Surtout que, truc que je n'ai pas précisé jusqu'ici, mis à part la trame principale, Firewatch possède quelques embranchements secondaires sympas. Notamment une romance à la Brokeback Mountain entre Ron & Dave, deux hommes dont on ne verra jamais l'apparence ; ainsi que quelques autres clins d'œil, à la réalité notamment, l'avis de disparition concernant Mitch Michaels renvoie directement au cas de Keith Reinhard. Dans l'ensemble, et pour en finir avec la comparaison avec Gone Home, j'aurais tout de même tendance à considérer ce dernier comme plus détaillé, plus dense, à ce niveau-là.
Quoi qu'il en soit, Firewatch se termine en un peu moins de 4 heures. Une fois ceci fait, la rejouabilité sera tout de même un peu maigre : débloquer les rares succès encore non débloqués, parcourir la carte en mode libre… reste à noter la présence d'un making-of, mais en VO uniquement… dommage, pour le coup, Gone Home (ah merde ! on y revient !) il l'avait avec les sous-titres lui.
Aujourd'hui, difficile de connaître l'état du studio, où en sont les membres. Après avoir dévoilé leur deuxième production, In The Valley of Gods, au Game Awards 2017, le studio a été racheté quelques mois plus tard par Valve, et depuis… c'est le silence complet concernant In The Valley of Gods. Bien que le titre n'ait pas été annulé, sa date de parution est fixée à décembre 2029 sur Steam, et autant vous dire que j'y crois moyen moyen.

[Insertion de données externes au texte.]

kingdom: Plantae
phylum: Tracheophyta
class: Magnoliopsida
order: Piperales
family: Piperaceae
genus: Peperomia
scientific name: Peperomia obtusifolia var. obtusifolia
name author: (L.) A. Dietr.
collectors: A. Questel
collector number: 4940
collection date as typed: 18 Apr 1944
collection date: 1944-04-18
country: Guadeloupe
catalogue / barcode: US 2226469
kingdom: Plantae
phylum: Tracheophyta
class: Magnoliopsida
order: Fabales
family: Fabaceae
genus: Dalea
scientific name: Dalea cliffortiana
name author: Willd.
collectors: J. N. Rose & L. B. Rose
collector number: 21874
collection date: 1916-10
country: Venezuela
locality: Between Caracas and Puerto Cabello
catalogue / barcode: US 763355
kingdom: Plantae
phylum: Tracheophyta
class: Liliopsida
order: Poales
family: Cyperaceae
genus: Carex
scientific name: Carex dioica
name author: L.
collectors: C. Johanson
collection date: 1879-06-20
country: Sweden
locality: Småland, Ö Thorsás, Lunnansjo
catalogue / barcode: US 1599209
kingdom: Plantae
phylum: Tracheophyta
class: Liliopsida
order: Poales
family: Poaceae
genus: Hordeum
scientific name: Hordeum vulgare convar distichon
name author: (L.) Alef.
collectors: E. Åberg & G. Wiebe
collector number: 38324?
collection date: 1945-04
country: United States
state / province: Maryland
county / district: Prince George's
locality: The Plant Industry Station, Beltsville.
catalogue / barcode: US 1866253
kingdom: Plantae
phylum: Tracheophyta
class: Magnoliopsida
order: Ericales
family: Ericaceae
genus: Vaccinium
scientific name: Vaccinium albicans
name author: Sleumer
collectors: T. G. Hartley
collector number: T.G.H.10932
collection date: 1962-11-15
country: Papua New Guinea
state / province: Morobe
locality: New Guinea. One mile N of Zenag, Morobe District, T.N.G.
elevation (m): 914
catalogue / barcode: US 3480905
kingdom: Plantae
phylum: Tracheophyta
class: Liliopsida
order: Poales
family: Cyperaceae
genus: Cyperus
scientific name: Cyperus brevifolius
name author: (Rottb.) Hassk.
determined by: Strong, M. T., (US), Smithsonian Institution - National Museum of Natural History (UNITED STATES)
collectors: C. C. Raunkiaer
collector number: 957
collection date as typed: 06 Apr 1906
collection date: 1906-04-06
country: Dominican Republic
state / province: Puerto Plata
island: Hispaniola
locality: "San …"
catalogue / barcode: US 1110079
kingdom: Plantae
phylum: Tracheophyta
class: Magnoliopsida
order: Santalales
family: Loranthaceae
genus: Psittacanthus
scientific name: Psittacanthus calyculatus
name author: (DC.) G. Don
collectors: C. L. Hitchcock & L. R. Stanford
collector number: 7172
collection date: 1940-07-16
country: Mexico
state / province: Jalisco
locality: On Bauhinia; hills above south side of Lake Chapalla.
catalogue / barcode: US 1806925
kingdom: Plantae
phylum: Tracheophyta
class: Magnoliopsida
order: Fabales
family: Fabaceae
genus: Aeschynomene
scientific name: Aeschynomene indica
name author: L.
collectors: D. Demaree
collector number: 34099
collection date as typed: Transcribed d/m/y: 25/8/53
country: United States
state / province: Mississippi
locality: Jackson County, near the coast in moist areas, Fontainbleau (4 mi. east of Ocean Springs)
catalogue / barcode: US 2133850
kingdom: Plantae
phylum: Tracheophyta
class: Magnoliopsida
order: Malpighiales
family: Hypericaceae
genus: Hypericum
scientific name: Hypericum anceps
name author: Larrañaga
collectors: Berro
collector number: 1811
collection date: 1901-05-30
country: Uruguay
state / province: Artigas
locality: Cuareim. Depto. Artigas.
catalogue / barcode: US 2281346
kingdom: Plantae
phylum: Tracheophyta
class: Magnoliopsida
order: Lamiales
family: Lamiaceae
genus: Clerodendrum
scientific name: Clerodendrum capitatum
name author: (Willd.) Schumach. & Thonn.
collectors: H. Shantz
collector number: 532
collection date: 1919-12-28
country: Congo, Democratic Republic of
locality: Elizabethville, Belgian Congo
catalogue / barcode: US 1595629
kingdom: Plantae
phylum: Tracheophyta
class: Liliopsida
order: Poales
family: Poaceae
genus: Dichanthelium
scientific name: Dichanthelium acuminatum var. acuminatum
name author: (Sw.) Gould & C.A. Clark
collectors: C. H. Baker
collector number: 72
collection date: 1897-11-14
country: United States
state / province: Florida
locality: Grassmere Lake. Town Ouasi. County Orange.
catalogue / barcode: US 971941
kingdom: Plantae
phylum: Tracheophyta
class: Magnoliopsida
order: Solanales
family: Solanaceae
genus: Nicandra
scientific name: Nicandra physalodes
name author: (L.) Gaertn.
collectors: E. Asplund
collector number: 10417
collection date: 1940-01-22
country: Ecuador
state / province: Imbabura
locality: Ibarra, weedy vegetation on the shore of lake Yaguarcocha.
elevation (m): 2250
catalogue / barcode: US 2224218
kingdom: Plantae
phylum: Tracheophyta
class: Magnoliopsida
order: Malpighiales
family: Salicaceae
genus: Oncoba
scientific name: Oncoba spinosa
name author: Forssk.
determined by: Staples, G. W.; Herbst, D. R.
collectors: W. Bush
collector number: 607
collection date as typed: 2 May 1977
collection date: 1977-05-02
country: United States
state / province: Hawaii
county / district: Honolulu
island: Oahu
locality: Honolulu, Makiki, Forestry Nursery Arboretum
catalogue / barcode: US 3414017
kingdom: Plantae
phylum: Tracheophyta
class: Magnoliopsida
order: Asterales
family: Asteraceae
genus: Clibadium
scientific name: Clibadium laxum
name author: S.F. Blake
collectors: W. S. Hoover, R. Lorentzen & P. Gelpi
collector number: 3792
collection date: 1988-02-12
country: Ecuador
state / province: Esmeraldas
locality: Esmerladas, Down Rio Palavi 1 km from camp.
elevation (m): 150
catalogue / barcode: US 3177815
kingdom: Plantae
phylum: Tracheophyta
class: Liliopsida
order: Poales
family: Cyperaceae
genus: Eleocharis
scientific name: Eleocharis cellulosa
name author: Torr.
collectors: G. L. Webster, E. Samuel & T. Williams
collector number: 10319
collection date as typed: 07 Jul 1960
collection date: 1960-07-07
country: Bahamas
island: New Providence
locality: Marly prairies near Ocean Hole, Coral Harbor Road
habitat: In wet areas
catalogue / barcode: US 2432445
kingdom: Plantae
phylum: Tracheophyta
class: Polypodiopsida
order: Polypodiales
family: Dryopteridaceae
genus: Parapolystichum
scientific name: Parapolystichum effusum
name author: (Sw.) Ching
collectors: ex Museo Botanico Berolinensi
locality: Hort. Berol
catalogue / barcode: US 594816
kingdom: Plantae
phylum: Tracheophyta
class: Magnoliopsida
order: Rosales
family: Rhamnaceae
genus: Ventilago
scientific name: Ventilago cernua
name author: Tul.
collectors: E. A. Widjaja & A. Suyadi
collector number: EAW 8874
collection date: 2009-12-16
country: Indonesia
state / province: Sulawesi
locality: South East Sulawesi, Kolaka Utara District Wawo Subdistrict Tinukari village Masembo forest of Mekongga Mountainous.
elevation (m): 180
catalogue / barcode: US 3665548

Quant aux membres du studio, on en retrouve la majorité dans les crédits de Half-Life Alyx, mais Valve étant ce qu'il est, difficile de savoir à quel point les membres de Campo Santo ont bossés sur le jeu, savoir s'ils ont juste aidé, ou s'ils ont eu une responsabilité plus importante.
Ah si ! Reste à évoquer l'adaptation cinématographique de Firewatch, annoncée en 2016, qui a connu quelques changements au niveau de la production en 2020 et depuis… plus rien. Bien frustrant tout ça !
Firewatch mérite donc sa réputation qui le place dans le sommet des walking-sim. Bien qu'il ne s'agisse pas du meilleur titre du genre auquel j'ai pu jouer, reste que j'y ai passé un très bon moment et que je ne regrette pas ces quelques heures passées en compagnie d'Henry et Delilah.
À faire au moins une fois, même si on n'est pas trop fan du genre.